孟宴臣开心地告诉许沁,但是电话里,只有对方冷淡的说:“知道了。”孟宴臣脱口而出:“沁沁,如果我要去相亲,你会帮我去和妈妈拒绝么?”许沁冷淡地说道:“那是你自己的事,当初我和宋焰的事情你也没有帮忙,现在帮我挡一下也很正常吧。”
孟宴臣在那一刻终于认识到,只有当她需要帮助的时候,他才是那个曾经与她一同取暖的孟宴臣,比如几年前当妈妈想让她而当她不需要帮助时,他就是孟家的孟宴臣,代表着那个约束,限制她的孟家。
他终于决定回到家人的位置,他们以后只会是兄妹,蝴蝶也好,毛毛虫也好,他们总要有各自的人生,只是他没法认可宋焰是个值得托付终身的人,所以他不准备说什么。
”如果你能听进去我说的话,那你最好还是和宋焰保持距离。不然如果你以后后悔,我也不会管你。“付闻樱撂下狠话,转身走上了楼。她很了解这个女儿,她的心里永远有很多小心思,如果没有人去提醒她,那么她就会偷偷摸摸地去做,但是一旦有人手段强硬地阻止她,那么她就会退缩。

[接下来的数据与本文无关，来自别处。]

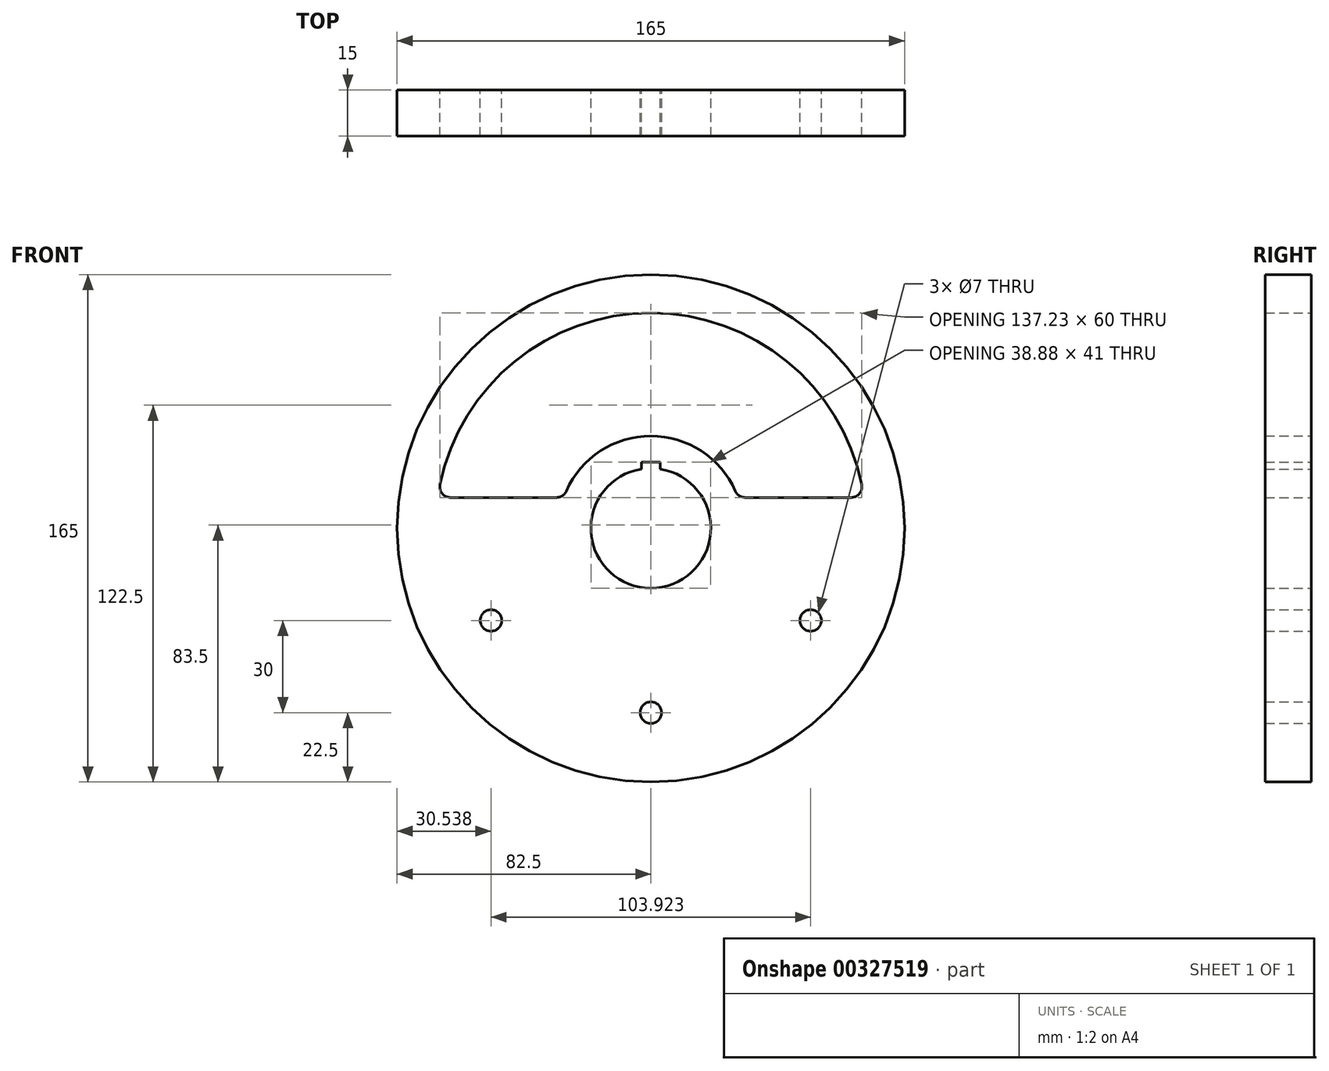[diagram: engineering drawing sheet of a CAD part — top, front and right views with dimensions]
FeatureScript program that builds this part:
annotation { "Feature Type Name" : "Feature", "Feature Type Description" : "" }
export const myFeature = defineFeature(function(context is Context, id is Id, definition is map)
    precondition{}
    {
        {
            var Q0;
            Q0=qCreatedBy(makeId("Front.planeOp"),FACE);
            var sketch = newSketch(context, id + "F0", { "sketchPlane" : qUnion([Q0])});
            skCircle(sketch, "E0", {"center": v(0, 0) * mm, "radius": 82.5 * mm});
            skLineSegment(sketch, "E1.trimOffspring", {"start": v(0, -55) * mm, "end": v(0, -60) * mm});
            skLineSegment(sketch, "E2", {"start": v(0, 0) * mm, "end": v(0, -12.5) * mm});
            skLineSegment(sketch, "E3", {"start": v(0, 0) * mm, "end": v(0, 19.5) * mm});
            skLineSegment(sketch, "E4", {"start": v(0, 19.5) * mm, "end": v(0, 21.5) * mm});
            skLineSegment(sketch, "E5", {"start": v(0, 21.5) * mm, "end": v(3, 21.5) * mm});
            skLineSegment(sketch, "E6", {"start": v(3, 21.5) * mm, "end": v(3, 19.27) * mm});
            skLineSegment(sketch, "E7.MirrorCS", {"start": v(0, 21.5) * mm, "end": v(-3, 21.5) * mm});
            skLineSegment(sketch, "E8.MirrorCS", {"start": v(-3, 21.5) * mm, "end": v(-3, 19.27) * mm});
            skLineSegment(sketch, "E9", {"start": v(0, 82.5) * mm, "end": v(0, -82.5) * mm, "construction": true});
            skLineSegment(sketch, "E10", {"start": v(82.5, 0) * mm, "end": v(-82.5, 0) * mm, "construction": true});
            skLineSegment(sketch, "E11", {"start": v(-69.28, 10) * mm, "end": v(-28.28, 10) * mm});
            skArc(sketch, "E12", {"start": v(-69.28, 10) * mm, "mid": v(0, -70) * mm, "end": v(69.28, 10) * mm, "construction": true});
            skArc(sketch, "E13", {"start": v(69.28, 10) * mm, "mid": v(0, 70) * mm, "end": v(-69.28, 10) * mm});
            skArc(sketch, "E14", {"start": v(-28.28, 10) * mm, "mid": v(0, -30) * mm, "end": v(28.28, 10) * mm, "construction": true});
            skArc(sketch, "E15", {"start": v(28.28, 10) * mm, "mid": v(0, 30) * mm, "end": v(-28.28, 10) * mm});
            skLineSegment(sketch, "E16.trimOffspring", {"start": v(28.28, 10) * mm, "end": v(69.28, 10) * mm});
            skLineSegment(sketch, "E17", {"start": v(0, 0) * mm, "end": v(51.96, -30) * mm});
            skCircle(sketch, "E18", {"center": v(51.96, -30) * mm, "radius": 3.5 * mm});
            skCircle(sketch, "E19.MirrorC", {"center": v(-51.96, -30) * mm, "radius": 3.5 * mm});
            skCircle(sketch, "E20", {"center": v(0, -60) * mm, "radius": 3.5 * mm});
            skCircle(sketch, "E21.converted", {"center": v(0, 0) * mm, "radius": 19.5 * mm});
            skPoint(sketch, "E22", {"position": v(3, 19.2) * mm});
            skSolve(sketch);
        }
        {
            var Q0;
            Q0=makeQuery(id+"F0.imprint","IMPRINT",FACE,{"disambiguationData":[TD([[makeQuery(id+"F0.imprint","IMPRINT",EDGE,{"derivedFrom":sQuery(id+"F0.wireOp",EDGE,"E0")}),1.0]])]});
            extrude(context, id + "F1", {"entities" : qUnion([Q0]), "depth" : 15 * mm});
        }
        {
            var Q0;
            Q0=makeQuery(id+"F1.opExtrude","SWEPT_EDGE",EDGE,{"disambiguationData":[OSD([sQuery(id+"F0.wireOp",EDGE,"E13"),sQuery(id+"F0.wireOp",EDGE,"E16.trimOffspring")])]});
            var Q1;
            Q1=makeQuery(id+"F1.opExtrude","SWEPT_EDGE",EDGE,{"disambiguationData":[OSD([sQuery(id+"F0.wireOp",EDGE,"E11"),sQuery(id+"F0.wireOp",EDGE,"E13")])]});
            var Q2;
            Q2=makeQuery(id+"F1.opExtrude","SWEPT_EDGE",EDGE,{"disambiguationData":[OSD([sQuery(id+"F0.wireOp",EDGE,"E11"),sQuery(id+"F0.wireOp",EDGE,"E15")])]});
            var Q3;
            Q3=makeQuery(id+"F1.opExtrude","SWEPT_EDGE",EDGE,{"disambiguationData":[OSD([sQuery(id+"F0.wireOp",EDGE,"E15"),sQuery(id+"F0.wireOp",EDGE,"E16.trimOffspring")])]});
            fillet(context, id + "F2", {"entities" : qUnion([Q0, Q1, Q2, Q3]), "radius" : 3.5 * mm, "tangentPropagation" : true, "allowEdgeOverflow" : false});
        }
    });
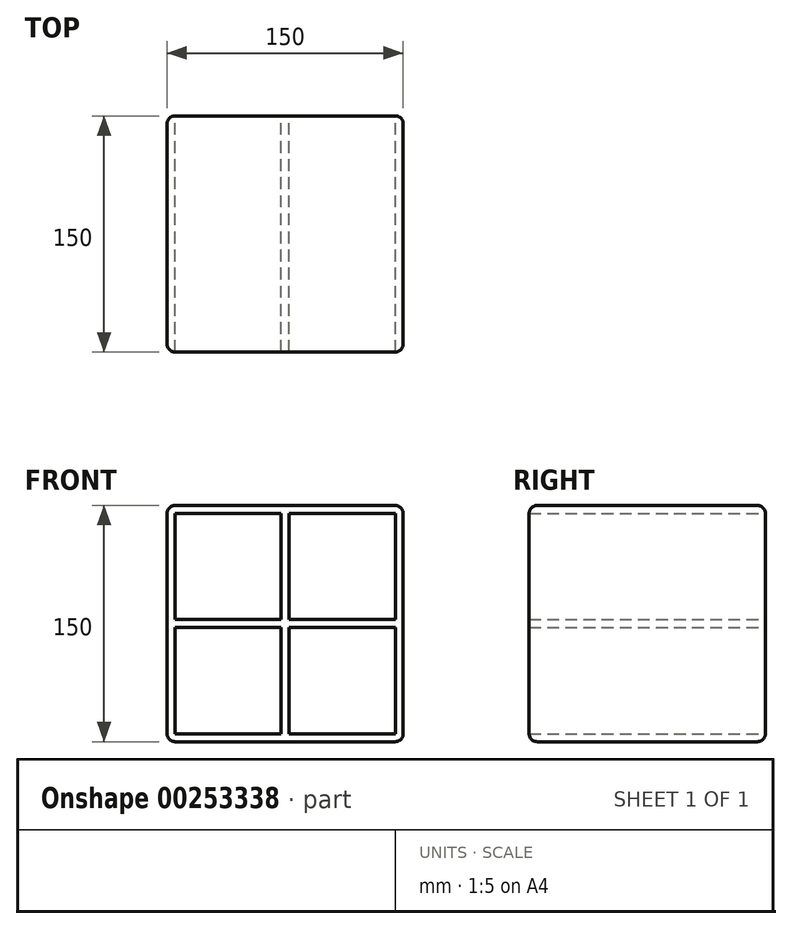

孟宴臣看付闻樱走了,看了看时间,也起身,和刘阿姨嘱咐了记得劝母亲吃饭,便向外走去。许沁看了看他,犹豫了下跟了上去。
“你为什么不帮我说话?”她气愤的问。
“帮你?我认为我的态度很明确,宋焰不是个好的选择,如果你愿意,我们可以为你找人品,事业更加出色的人,但是宋焰,他差得远了。”孟宴臣不留情面。
“你难道忘了以前妈妈是怎么约束我们的,不让我学医,不让你做昆虫学家,为什么你现在和妈妈站到统一战线?”许沁要哭不哭的问,委屈极了。
孟宴臣看着她憋屈的样子感觉有些烦躁,有点想念起从意如说哭就哭,说笑就笑的样子了。
“妈妈不是最后还是同意你当医生,至于我,国坤必须有人接手,爸爸妈妈把我养这么大,花了这么多精力资源,我不能为了我的自由而至他们于不顾。我想你也要明白这个道理。”孟宴臣不留情面的说道。
许沁半天回不了嘴。孟宴臣开了车门准备离开,许沁不知道想了什么,选择上了车。
“你不帮我,是不是气我还是选了宋焰,而不是你。”她压低声音。
孟宴臣惊讶极了,“你在说什么,我们是兄妹,我认为我们早就达成了共识。”
他的话让许沁感觉到难堪,好像自己在自作多情一样。
“那是不是从意如和你说了什么?那天宋焰是有点不客气,但是她也呛回来了,她为什么还要告状?”她又想到一个可能。
“什么那天?你碰到意如了?宋焰那个家伙说了什么?”孟宴臣没想到他们碰到过,听上去宋焰还说了什么难听的话。
许沁咬了咬唇,不再说话。
看着她那副闷声闷气的样子,孟宴臣气得也不想说话。一路疾驰到许沁家门口。孟宴臣多年的教养让他没法赶人下车,于是沉默着开车。
“下车。”他冷冷开口,二十分钟的车程,车里的沉默压得许沁透不过气。她愤愤地看了孟宴臣一眼,开门下车。